Intellectuals in the continent, who in the past few years inflamed the media denial of the Islamic immigration problem and blasted anyone who spoke ill of its "blessed" contribution, have been riled up since the elections.
Academics and cultural figures – who haven't ceased to joyfully lament the sinking nationalism in the continent in recent years – are now forced to view the lively and kicking nationalism on Europe's streets like in eastern Ukraine.
Politicians from the continent's central stream, who buried their heads in the sand and turned it into a profession and turned political correctness into a binding decree, are staring yearningly at figures like Udo Voigt from the German National Democratic Party (NPD), which claims that "Europe is a continent for white people," take their seat at the European Parliament.
Citizens refusing to swallow liberal pill
This is the mess that the continent's leaders, its superficial journalists and other honorable people created for the continent's subjects.
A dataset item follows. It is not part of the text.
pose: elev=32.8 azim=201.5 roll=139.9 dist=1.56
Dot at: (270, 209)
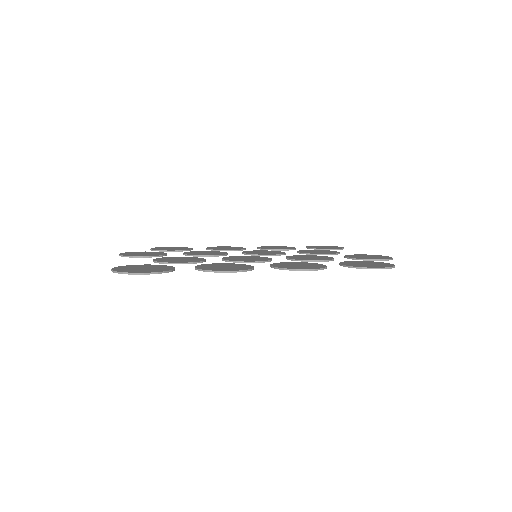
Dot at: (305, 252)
A mess which more and more Europeans can no longer deal with, realizing that when the sword of Islam hangs over their continent's ancient cultural and demographic identity, voting for far right elements, and even for neo-Nazis, is not an indecent option.
This is also the "immigrants' stew" which local rights organizations and leftist groups have tried and are still trying to spoil here too – whether by objecting to the erection of a fence on the border with Sinai and torpedoing the effective "hot return" of infiltrators to Sinai, or by their stubborn attempt to prevent their removal from Israel through propaganda, financial aid and appeals to the High Court of Justice and foreign elements.
It should be noted that not every Muslim in the continent properly observes the commands of the Islam, Sharia and jihad, but when the options they face are either Europe and its culture or Muhammad's religion and its derivatives – the majority of the sons of Islam favor the values of their family home over those of the new European home.
This was understood by an increasing number of Europeans who made their way to the voting stations last week, with the pictures of the Madrid attacks and the murder of Theo van Gogh in Amsterdam in 2004 still fresh in their minds, as well as the London attacks in 2005, the riots in response to the publication of the Muhammad cartoons in Denmark that year (which led to the killing of more than 1,000 people around the world) and the slaughter of a British soldier in the middle of London by Michael Adebolajo and his friend in 2013.
And yet, despite the variety of warning signs piling up in the continent, about the invasion of Islamists on the one hand and the radical rightist to neo-Nazi reaction on the other, it seems that the European establishment, with its academic, media and cultural extensions, has yet to internalize the trouble and continues to click its tongue, refuse to accept responsibility and deny reality and the approaching calamity.
For some reason, a growing number of Europe's veteran citizens are refusing to swallow this liberal pill, to its producers' great sorrow.